The Ford School is delighted to welcome five new members to its faculty, starting this fall: Anmol Chaddha, Catherine Hausman, Joshua Hausman, Mara Otstfeld, and Joy Rohde.
Anmol Chaddha
Anmol Chaddha is a Michigan Fellow and an assistant professor of public policy who studies the political economy of racial and economic inequality, social policy, and urban policy. His current research examines how credit and debt have come to perform the functions of welfare policy, in the context of rising inequality and a weakened social safety net. Chaddha received his PhD in sociology and social policy from Harvard University. In winter 2014, he will teach undergraduate and graduate sections of a course on race and urban inequality.*
Catherine Hausman
Catherine Hausman is an assistant professor of public policy whose research interests include environmental and energy economics, and applied econometrics. She currently studies the determinants of residential energy and water demand. Hausman received her PhD in agricultural and resource economics from the University of California, Berkeley. In winter 2014, she will teach an undergraduate policy seminar on energy and the environment and a graduate course in the government regulation of industry and the environment.
Joshua Hausman
Joshua Hausman is an assistant professor of public policy. His research interests are in economic history and macroeconomics with a focus on the U.S. economy in the 1930s. He is currently studying what ended the Great Depression in the U.S. in spring of 1933 and the role of the auto industry in the double-dip recession of 1937-38. Hausman received his PhD in economics from the University of California, Berkeley.
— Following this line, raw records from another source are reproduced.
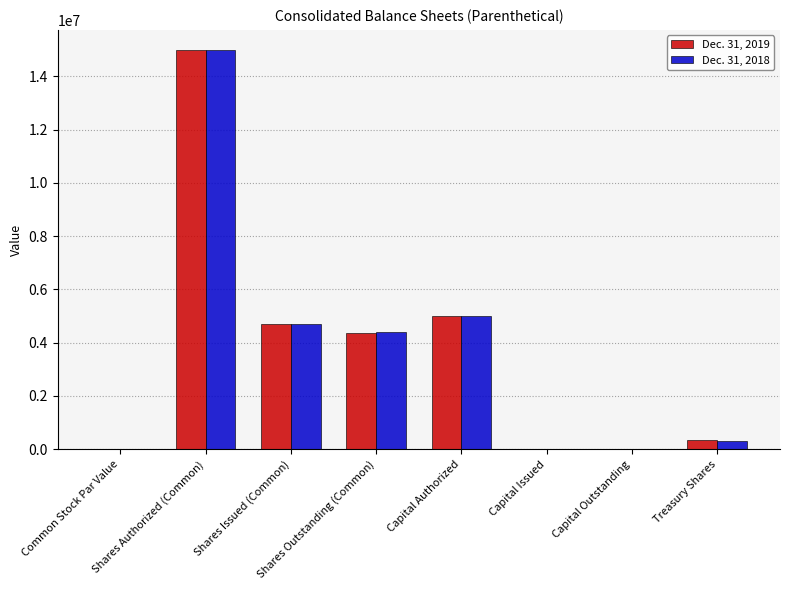

What is the maximum value shown in the chart?

15000000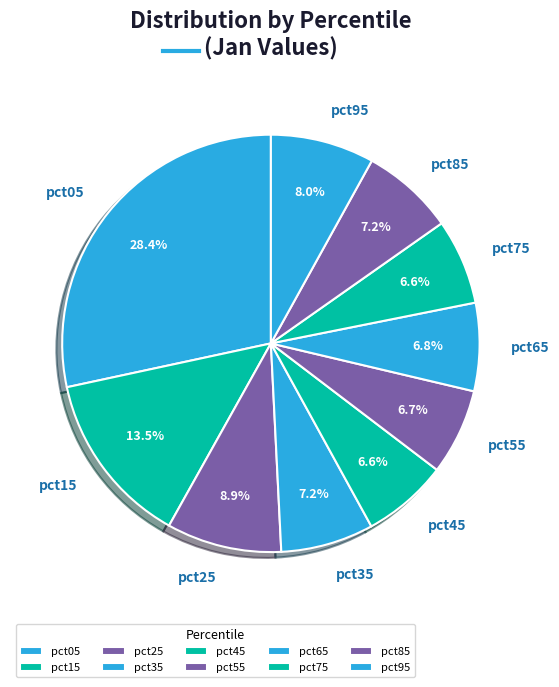

What percentage do pct15 and pct55 together represent?

20.2%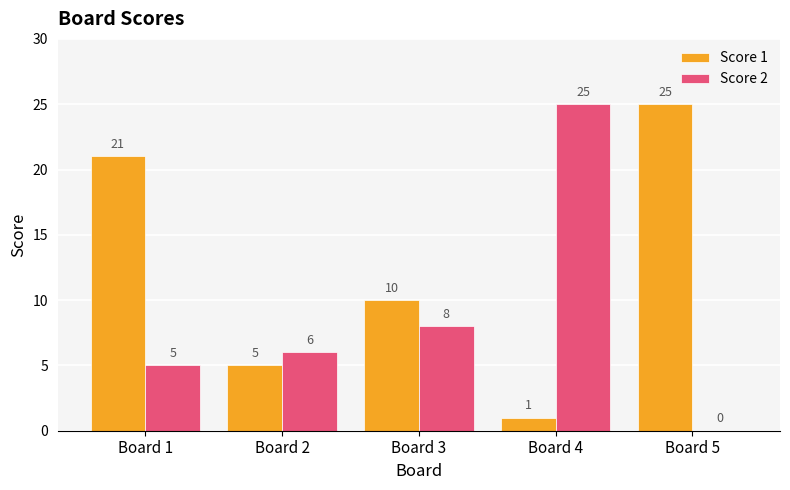

What is the total value across all series at Board 1?

26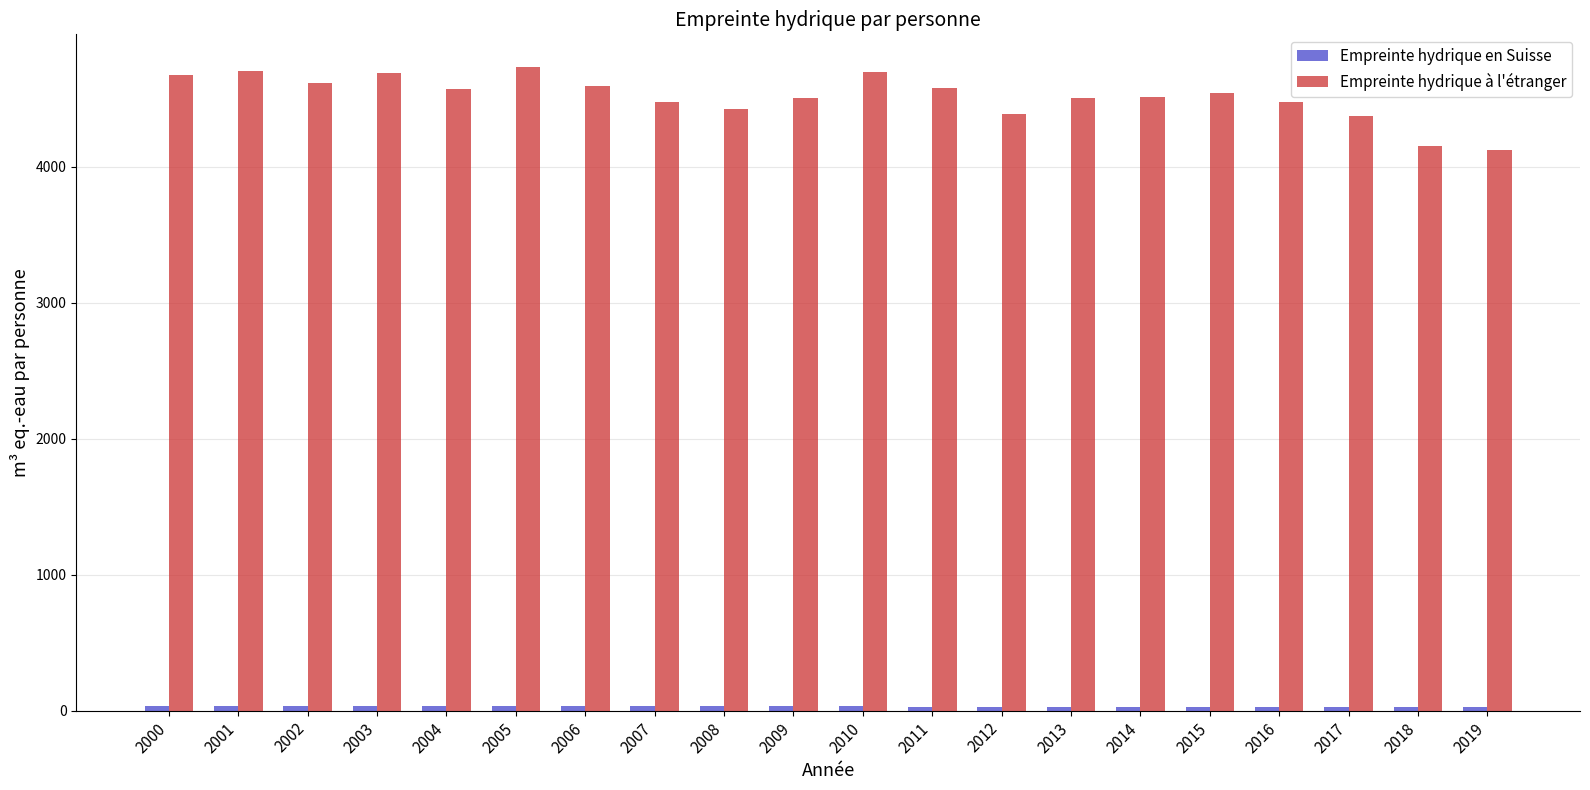

At how many categories does at least one series exceed 3759?

20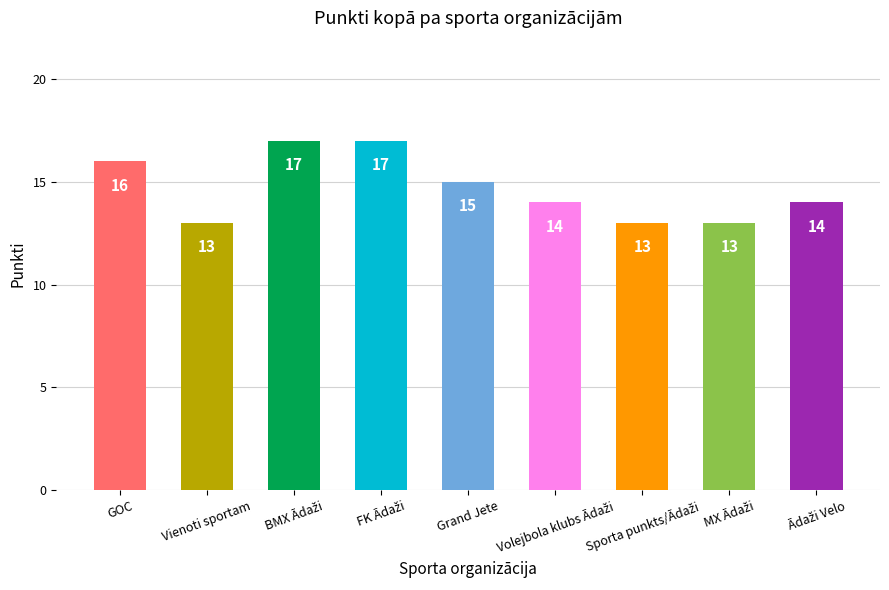

How many series are shown in this chart?

1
In fall 2013, he is teaching an undergraduate course on the Great Depression to the Great Recession. In winter 2014, he will teach a core course on macroeconomics.
Mara Cecilia Ostfeld
Mara Cecilia Ostfeld is a postdoctoral fellow and lecturer in public policy. Her research focuses on the effects of exposure to Spanish-language media on both actual patterns of Latino political identification, as well as how Latinos are perceived politically. Mara received her PhD in political science from the University of Pennsylvania and her MPP from Harvard University's Kennedy School of Government. In winter 2014, she will teach undergraduate and graduate sections of a new course on Latino identity politics, advocacy, and representation.
Joy Rohde
Joy Rohde is an assistant professor of public policy. She received her doctorate in the history and sociology of science from the University of Pennsylvania. Her research integrates U.S. political and intellectual history with the history of science. She is currently completing a book titled The Social Scientists' War: Knowledge, Statecraft, and Democracy in the Era of Containment. In fall 2013, she is teaching an undergraduate policy seminar on history and public policy.
*Course information subject to change.